*What the task asks*
Produce as output only the lines below starting at the line with "thumb tip: (107, 253)" and continuing through the line with "ring pip: (1044, 1081)", each one exactly as written.

Stored entries:
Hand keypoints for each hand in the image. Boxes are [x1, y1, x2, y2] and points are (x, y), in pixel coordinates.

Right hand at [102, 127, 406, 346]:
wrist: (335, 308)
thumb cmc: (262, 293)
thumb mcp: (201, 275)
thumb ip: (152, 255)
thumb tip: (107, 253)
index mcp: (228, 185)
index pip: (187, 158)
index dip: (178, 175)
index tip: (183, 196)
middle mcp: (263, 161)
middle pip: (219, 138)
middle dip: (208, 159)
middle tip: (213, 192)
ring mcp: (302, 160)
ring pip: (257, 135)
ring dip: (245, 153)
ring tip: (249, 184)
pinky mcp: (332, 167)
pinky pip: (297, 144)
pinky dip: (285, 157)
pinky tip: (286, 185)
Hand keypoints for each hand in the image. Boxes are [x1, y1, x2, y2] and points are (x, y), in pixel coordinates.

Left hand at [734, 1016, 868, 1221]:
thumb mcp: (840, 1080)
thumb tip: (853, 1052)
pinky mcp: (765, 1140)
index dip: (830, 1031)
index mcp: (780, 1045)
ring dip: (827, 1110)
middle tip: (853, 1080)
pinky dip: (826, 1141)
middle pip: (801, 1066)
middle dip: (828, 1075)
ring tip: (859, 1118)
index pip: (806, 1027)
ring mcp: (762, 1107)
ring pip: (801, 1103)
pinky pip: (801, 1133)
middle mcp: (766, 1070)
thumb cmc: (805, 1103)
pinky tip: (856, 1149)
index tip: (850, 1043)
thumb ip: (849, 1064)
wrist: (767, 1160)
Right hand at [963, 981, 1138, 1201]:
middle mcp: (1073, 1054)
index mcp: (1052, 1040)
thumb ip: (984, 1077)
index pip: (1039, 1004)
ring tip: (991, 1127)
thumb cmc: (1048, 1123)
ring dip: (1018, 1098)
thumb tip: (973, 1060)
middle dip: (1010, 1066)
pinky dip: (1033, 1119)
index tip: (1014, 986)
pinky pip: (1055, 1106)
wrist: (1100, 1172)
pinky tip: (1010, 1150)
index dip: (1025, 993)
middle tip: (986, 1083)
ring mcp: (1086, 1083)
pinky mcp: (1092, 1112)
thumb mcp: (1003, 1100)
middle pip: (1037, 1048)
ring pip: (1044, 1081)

==

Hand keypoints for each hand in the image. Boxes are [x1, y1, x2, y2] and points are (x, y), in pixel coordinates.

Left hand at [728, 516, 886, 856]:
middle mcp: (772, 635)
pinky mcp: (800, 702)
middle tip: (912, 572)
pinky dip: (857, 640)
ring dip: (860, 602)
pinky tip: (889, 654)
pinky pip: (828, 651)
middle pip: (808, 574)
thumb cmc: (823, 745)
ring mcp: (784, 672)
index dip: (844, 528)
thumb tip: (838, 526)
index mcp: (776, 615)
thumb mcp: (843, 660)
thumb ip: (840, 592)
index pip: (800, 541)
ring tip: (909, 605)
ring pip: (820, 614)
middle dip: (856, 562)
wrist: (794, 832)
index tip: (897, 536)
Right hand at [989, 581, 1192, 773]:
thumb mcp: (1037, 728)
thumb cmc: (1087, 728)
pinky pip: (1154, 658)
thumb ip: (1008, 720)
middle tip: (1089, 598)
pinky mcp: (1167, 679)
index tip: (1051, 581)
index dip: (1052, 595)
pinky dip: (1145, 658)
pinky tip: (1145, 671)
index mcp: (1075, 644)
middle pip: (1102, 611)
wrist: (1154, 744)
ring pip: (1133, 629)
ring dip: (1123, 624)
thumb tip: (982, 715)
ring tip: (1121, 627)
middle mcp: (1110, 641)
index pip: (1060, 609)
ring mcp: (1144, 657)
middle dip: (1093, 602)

*Solution below*
thumb tip: (107, 253)
index mcp: (228, 185)
index pip: (187, 158)
index dip: (178, 175)
index tip: (183, 196)
middle mcp: (263, 161)
middle pip: (219, 138)
middle dip: (208, 159)
middle tip: (213, 192)
ring mcp: (302, 160)
ring pip: (257, 135)
ring dip: (245, 153)
ring tip: (249, 184)
pinky mcp: (332, 167)
pinky pip: (297, 144)
pinky dip: (285, 157)
pinky tip: (286, 185)
Hand keypoints for each hand in the image. Boxes are [x1, y1, x2, y2] and points are (x, y), in pixel coordinates.

Left hand at [734, 1016, 868, 1221]:
thumb mcp: (840, 1080)
thumb tip: (853, 1052)
pinky mcp: (765, 1140)
index dip: (830, 1031)
index mcp: (780, 1045)
ring dip: (827, 1110)
middle tip: (853, 1080)
pinky dip: (826, 1141)
middle pip: (801, 1066)
middle dip: (828, 1075)
ring tip: (859, 1118)
index pip: (806, 1027)
ring mcp: (762, 1107)
ring pip: (801, 1103)
pinky pip: (801, 1133)
middle mcp: (766, 1070)
thumb cmc: (805, 1103)
pinky tip: (856, 1149)
index tip: (850, 1043)
thumb ip: (849, 1064)
wrist: (767, 1160)
Right hand at [963, 981, 1138, 1201]:
middle mcp: (1073, 1054)
index mcp: (1052, 1040)
thumb ip: (984, 1077)
index pip: (1039, 1004)
ring tip: (991, 1127)
thumb cmc: (1048, 1123)
ring dip: (1018, 1098)
thumb tip: (973, 1060)
middle dip: (1010, 1066)
pinky dip: (1033, 1119)
index tip: (1014, 986)
pinky pip: (1055, 1106)
wrist: (1100, 1172)
pinky tip: (1010, 1150)
index dip: (1025, 993)
middle tip: (986, 1083)
ring mcp: (1086, 1083)
pinky mcp: (1092, 1112)
thumb mcp: (1003, 1100)
middle pip: (1037, 1048)
ring pip: (1044, 1081)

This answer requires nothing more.